In a review of the literature you will often five distinct types of responding identified in support of effective listening. These include:
- Encouraging: is not technically responding. It does convey listening by encouraging the speaker to continue sharing or to say more about what is being communicated. It is a response that says, I am tracking you and I really want to hear more of what you have to say.
- Restating: may be considered classic active listening. In this context you, the listener, restate, in your own words, what you understand. It is not parroting. It is paraphrasing. More importantly it is processing what has been shared, framing it in language that makes sense to you in order to assess your understanding of the speaker’s intent.
- Reflecting: focuses on the emotional elements of what is being shared. It has been shared earlier that Crucial Conversations are characterized by differences of opinion, high stakes and strong emotions.
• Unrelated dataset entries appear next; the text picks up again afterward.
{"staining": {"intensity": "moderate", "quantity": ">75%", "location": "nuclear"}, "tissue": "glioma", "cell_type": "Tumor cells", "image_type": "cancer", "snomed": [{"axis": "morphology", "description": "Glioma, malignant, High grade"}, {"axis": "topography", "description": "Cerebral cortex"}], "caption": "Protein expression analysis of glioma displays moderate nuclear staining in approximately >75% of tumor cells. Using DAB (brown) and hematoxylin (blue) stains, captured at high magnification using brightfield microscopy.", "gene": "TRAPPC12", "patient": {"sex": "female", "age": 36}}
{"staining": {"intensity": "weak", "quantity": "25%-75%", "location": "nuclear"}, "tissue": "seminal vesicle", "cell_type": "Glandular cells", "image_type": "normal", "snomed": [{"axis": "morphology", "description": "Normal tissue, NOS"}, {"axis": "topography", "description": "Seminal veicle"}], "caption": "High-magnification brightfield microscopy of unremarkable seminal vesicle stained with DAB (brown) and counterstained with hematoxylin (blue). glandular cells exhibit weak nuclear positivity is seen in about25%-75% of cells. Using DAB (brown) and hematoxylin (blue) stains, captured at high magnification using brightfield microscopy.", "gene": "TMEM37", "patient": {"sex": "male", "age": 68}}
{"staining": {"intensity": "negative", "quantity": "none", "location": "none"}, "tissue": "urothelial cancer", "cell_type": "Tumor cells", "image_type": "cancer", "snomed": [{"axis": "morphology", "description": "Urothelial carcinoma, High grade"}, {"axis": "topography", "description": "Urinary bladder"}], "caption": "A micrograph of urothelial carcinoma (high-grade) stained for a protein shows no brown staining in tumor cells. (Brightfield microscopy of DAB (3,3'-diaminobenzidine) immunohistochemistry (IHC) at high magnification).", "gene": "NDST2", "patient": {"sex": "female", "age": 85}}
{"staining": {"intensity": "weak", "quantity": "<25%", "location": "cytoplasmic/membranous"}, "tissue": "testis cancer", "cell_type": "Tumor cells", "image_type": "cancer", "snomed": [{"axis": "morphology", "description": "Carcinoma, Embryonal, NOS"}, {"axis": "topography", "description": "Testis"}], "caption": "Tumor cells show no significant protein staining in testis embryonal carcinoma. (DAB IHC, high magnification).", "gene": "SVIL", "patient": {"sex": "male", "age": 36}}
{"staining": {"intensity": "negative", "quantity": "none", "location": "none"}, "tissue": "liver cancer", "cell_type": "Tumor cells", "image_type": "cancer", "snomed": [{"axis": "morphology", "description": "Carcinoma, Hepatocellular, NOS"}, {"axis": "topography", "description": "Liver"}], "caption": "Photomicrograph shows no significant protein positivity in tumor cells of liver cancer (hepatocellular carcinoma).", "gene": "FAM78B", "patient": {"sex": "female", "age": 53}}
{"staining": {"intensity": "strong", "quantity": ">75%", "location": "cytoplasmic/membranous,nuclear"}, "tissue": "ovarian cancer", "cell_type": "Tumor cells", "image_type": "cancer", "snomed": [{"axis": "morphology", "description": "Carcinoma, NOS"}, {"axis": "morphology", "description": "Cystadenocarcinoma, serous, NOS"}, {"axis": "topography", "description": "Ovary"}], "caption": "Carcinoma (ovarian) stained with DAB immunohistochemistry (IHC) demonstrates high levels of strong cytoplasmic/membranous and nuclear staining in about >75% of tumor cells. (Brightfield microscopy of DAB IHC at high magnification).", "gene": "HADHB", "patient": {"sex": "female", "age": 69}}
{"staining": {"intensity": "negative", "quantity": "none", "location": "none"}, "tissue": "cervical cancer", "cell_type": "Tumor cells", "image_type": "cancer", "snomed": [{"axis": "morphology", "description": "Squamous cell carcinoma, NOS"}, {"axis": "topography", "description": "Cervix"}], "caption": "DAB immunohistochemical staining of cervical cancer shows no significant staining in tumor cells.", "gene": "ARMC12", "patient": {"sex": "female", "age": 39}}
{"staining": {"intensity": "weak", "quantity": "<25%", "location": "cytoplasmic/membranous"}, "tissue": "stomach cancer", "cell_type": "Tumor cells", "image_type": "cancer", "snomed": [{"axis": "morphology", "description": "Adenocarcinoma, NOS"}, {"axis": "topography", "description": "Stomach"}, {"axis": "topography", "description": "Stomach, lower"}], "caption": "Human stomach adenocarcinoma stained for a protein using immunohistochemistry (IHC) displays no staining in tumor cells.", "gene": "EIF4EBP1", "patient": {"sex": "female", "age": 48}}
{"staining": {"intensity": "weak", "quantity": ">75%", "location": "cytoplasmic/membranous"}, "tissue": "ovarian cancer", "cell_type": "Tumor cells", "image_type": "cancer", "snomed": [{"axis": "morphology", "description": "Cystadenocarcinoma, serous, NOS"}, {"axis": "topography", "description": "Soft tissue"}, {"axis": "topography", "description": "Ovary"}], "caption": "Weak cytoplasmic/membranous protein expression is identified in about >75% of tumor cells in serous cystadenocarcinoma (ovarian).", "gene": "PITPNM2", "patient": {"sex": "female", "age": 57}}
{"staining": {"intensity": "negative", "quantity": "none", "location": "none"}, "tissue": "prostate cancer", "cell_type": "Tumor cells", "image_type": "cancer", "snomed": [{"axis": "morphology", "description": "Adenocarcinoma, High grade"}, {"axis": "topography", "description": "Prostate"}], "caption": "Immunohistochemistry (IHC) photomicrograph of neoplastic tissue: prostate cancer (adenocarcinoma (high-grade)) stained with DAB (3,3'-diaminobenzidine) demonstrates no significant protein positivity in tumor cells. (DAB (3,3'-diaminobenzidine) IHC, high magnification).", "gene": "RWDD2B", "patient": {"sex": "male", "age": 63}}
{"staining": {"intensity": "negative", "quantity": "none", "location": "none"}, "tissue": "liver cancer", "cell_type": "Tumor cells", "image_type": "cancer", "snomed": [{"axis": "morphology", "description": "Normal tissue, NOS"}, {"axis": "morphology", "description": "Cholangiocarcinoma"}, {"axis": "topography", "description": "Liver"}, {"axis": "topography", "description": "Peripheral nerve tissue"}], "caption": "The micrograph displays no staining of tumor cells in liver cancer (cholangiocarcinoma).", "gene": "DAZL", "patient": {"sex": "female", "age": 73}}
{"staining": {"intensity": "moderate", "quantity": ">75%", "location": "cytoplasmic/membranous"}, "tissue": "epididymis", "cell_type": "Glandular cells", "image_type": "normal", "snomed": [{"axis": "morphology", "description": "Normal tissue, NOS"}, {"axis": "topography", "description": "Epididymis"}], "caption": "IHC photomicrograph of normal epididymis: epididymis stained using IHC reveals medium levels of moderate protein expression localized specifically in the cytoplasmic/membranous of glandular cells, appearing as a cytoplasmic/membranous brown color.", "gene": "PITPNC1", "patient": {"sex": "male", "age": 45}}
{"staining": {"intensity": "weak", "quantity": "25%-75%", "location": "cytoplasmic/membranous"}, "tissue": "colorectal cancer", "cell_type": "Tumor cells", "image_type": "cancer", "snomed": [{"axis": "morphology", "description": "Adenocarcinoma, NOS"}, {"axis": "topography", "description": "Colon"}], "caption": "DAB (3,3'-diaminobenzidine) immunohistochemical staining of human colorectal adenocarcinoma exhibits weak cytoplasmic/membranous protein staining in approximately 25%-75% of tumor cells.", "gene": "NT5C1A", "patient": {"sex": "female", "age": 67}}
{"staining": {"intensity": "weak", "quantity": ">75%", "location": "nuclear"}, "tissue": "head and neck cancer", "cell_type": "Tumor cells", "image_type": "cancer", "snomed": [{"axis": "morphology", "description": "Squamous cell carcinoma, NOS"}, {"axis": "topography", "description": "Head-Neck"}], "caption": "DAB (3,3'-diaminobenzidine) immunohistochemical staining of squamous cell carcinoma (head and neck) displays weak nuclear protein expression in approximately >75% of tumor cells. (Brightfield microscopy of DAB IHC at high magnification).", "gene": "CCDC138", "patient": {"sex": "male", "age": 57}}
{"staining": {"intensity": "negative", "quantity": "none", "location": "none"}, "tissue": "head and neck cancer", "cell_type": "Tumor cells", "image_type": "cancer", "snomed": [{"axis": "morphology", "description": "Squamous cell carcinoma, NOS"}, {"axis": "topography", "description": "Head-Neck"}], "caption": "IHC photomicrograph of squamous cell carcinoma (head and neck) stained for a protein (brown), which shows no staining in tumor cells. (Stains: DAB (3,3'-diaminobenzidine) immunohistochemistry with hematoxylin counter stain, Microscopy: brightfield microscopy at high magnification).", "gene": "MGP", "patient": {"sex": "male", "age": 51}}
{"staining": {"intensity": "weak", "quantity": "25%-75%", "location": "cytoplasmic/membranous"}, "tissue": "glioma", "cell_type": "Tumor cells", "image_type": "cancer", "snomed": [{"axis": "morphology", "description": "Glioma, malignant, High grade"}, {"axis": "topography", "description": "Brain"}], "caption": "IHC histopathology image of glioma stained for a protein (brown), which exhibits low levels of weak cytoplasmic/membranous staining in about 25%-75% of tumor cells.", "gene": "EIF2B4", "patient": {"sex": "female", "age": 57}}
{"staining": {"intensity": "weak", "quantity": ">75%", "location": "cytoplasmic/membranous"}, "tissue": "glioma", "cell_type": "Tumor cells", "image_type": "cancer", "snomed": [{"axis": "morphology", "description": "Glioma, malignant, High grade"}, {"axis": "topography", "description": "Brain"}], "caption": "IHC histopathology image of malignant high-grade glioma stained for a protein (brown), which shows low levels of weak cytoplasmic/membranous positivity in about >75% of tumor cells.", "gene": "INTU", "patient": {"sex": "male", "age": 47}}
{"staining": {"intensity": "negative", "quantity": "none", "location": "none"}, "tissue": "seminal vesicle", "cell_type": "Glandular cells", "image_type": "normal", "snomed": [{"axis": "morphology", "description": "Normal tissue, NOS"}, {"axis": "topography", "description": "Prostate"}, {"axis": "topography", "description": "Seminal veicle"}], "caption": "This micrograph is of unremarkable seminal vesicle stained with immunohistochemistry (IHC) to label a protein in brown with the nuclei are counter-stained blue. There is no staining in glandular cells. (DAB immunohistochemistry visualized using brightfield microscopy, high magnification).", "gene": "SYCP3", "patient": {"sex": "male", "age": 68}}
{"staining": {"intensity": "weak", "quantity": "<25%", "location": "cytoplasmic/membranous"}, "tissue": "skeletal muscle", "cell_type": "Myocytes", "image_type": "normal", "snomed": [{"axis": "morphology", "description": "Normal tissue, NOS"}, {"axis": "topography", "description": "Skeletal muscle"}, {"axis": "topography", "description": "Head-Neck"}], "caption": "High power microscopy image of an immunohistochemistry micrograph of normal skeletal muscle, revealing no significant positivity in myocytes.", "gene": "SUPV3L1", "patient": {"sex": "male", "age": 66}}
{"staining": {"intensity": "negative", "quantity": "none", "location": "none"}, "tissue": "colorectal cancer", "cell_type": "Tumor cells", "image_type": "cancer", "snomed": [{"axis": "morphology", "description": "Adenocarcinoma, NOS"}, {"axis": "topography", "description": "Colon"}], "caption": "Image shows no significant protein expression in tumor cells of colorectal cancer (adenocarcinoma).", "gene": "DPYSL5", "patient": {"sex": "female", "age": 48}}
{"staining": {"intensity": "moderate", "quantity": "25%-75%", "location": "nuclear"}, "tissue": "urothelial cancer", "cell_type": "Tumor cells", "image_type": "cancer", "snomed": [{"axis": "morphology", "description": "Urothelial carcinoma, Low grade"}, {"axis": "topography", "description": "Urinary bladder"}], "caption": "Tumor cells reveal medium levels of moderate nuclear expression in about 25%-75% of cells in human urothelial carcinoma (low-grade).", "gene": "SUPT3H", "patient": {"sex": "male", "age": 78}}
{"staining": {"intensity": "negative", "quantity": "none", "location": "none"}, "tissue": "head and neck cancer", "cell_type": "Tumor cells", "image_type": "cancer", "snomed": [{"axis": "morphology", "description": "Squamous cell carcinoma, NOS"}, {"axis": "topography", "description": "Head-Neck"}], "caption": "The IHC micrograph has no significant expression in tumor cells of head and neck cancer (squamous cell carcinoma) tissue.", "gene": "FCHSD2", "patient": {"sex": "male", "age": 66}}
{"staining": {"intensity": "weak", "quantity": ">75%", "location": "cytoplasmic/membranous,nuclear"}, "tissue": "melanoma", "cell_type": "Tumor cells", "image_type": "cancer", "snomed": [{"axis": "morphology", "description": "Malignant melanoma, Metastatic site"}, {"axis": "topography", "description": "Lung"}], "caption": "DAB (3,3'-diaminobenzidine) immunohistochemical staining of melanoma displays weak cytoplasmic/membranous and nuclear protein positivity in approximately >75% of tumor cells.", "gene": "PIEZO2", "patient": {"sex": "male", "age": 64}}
In many difficult conversations it is not sufficient to respond to what is being shared. It may be equally important to acknowledge the emotional content of the message.
- Reframing: is less about responding to what is being shared explicitly and more about acknowledging what is being shared implicitly. For example, it has been said that “embedded in any complaint is a request”. When listening to someone share their frustration about circumstances one can restate the content of the complaint and/or reflect the emotions being conveyed. This can be appropriate. One can also highlight the implied, request, need, or interest that is somewhat “hidden” in the complaint. The person speaking may be so focused on what is not working that they are unaware of what might work or what they need. Reframing holds this up to them for consideration. It has the potential to shift a conversation from positive to negative and past to future.
- Summarizing: takes a lot of information that has been shared and summarizes the key, salient points in a succinct manner.
As a group,use the following questions and activity to increase your understanding of the importance of Attending and Responding?
- Where are you challenged when attending to another person?
- How do you currently demonstrate appropriate and effective attending?
- What do you do that impacts effective attending?
- What are your strengths when responding?
- Where are you most challenged when responding?